Lt. Gov. Anthony G. Brown asked state lawmakers Wednesday to endorse a key plank in his platform for governor: increasing access to pre-kindergarten classes.
State legislators are weighing a small expansion of Maryland's program, which already provides half-day preschool to about 29,000 students from low-income families.
Brown pitched the $4.3 million initiative to fund 1,600 more seats as "a modest step" toward his long-term goal of providing free, all-day pre-kindergarten to every Maryland 4-year-old.
"There are still too many children who don't have access to quality pre-K, and these children are in danger of being left behind," he told the House Ways and Means Committee.
Education advocates and all three Democrats in the race for governor have embraced early childhood education as a crucial policy goal for the state. Much research shows that disparities in vocabulary among students entering kindergarten can put students behind for the rest of their educational careers.
The cost of providing quality pre-kindergarten to every child, however, is more than $120 million a year, according to legislative analysts. And while the Democratic candidates each support some form of expansion, the candidates differ on how quickly and how much they would expand it.
Brown's campaign for governor used Wednesday's hearing to launch an attack against Attorney General Douglas F. Gansler's more limited approach, which would offer all-day pre-school but only to low-income students. Gansler has said the state cannot afford to launch a universal program now, and the all-day programs better accommodate working parents.
"This is yet another instance in which Doug Gansler is woefully out of step with Maryland Democrats," Brown's campaign manager, Justin Schall, said.
In an interview, Gansler defended his position as a targeted and logical approach to closing the achievement gap between lower- and higher-income students. He said while the state's long-term goal should be universal pre-kindergarten, the state would "have to cut other things" to come up for the money to pay for it.

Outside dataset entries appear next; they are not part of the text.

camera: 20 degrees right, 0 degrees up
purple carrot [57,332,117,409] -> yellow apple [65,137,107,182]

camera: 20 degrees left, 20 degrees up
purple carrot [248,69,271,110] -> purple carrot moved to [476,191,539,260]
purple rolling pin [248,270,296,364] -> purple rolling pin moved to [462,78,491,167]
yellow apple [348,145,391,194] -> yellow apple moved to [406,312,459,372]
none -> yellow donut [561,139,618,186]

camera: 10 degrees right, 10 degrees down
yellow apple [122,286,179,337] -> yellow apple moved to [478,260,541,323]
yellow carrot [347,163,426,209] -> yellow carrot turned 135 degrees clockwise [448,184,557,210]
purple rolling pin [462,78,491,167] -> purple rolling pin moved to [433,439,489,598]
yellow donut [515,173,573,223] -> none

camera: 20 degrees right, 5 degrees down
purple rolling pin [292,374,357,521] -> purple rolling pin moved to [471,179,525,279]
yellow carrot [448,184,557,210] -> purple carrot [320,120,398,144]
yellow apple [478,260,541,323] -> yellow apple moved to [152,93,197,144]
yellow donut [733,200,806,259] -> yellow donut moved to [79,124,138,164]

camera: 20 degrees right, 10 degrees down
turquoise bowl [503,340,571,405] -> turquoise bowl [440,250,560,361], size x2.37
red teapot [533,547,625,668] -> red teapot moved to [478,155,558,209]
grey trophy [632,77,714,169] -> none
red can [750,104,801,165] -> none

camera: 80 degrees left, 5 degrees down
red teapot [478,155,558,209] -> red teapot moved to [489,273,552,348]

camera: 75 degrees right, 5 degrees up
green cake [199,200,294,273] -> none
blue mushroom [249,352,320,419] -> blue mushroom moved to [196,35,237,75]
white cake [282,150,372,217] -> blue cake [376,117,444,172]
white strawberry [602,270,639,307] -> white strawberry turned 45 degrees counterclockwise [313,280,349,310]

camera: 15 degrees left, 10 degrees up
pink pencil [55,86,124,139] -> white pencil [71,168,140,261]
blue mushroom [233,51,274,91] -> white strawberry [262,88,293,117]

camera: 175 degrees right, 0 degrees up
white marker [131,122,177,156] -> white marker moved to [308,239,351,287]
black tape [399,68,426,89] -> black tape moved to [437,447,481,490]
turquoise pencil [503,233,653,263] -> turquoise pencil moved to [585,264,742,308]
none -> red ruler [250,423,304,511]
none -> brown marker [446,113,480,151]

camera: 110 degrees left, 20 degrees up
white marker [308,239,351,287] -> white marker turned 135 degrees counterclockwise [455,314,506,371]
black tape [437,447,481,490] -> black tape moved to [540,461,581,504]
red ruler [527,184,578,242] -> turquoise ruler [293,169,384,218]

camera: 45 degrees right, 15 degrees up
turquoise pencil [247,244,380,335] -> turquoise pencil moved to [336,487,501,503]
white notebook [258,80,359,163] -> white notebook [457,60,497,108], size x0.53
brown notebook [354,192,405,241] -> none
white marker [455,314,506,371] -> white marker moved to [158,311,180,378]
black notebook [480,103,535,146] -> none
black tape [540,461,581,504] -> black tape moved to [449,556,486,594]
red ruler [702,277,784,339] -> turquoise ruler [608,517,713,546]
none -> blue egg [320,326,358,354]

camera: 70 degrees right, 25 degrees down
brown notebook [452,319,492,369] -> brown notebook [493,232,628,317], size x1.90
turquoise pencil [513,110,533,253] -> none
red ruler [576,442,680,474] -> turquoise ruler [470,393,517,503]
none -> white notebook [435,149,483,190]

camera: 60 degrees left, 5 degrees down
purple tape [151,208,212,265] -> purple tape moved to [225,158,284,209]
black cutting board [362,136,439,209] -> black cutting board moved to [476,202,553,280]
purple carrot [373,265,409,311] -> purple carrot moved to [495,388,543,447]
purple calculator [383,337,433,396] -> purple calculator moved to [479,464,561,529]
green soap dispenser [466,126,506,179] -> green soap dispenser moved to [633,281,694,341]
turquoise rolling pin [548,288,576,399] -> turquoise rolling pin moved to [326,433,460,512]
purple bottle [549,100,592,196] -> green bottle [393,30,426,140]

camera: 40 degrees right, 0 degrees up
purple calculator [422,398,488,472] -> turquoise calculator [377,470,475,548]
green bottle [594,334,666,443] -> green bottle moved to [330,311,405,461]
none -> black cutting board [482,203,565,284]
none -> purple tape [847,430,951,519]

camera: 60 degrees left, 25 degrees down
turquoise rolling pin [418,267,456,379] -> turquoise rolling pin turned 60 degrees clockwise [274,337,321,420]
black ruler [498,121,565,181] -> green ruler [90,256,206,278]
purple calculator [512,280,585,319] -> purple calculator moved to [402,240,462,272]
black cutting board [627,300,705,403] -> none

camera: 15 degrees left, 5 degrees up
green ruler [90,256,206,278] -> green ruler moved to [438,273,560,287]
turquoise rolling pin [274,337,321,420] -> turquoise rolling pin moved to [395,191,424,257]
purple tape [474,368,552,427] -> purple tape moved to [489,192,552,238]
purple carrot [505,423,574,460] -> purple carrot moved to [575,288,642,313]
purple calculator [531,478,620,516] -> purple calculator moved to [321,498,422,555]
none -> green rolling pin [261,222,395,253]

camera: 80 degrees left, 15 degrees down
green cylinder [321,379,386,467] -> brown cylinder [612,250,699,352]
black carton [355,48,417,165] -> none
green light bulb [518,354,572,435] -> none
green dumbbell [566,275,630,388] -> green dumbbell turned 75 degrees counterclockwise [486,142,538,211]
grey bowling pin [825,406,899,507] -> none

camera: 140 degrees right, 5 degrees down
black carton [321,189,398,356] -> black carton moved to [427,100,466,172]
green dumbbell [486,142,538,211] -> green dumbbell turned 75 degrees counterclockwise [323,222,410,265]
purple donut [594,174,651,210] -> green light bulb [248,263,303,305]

The state already spends about $103 million a year to provide half-day pre-kindergarten to some students. Brown's proposal would create a pool of grant money, which private and public pre-kindergarten providers could apply for and use to expand existing programs. Gov. Martin O'Malley, who has endorsed Brown in the contest to replace him as governor, has already included $4.3 million in the budget for the pre-kindergarten expansion.
Under the state's existing pilot program, families who earn 185 percent of the poverty level — roughly $40,000 a year — are eligible for free pre-kindergarten. Brown's plan would raise that income threshold to 300 percent of the poverty level, which translates to about $70,000 for a family of four.
Democrats who support the program, and some Republicans, questioned whether Brown's proposal, which relies on the Maryland Department of Education to distribute grants, would have any measurable impact if those 1,600 seats were dispersed throughout the state. And they also questioned whether it was fair to offer free pre-K only to some students when other families who are also struggling would have to pay about $10,000 a year for it?
"I don't want to have any child in Maryland to be at a disadvantage because of the income situation of their parents," said Del. Jay Walker, a Prince George's County Democrat.
Republican Del. Kathryn L. Afzali of Frederick County wanted Brown's assurance that passing this plan would not require parents to send their youngsters to preschool if they didn't want to. "I, for one, kind of resent that," she said.
Brown said the program would be voluntary.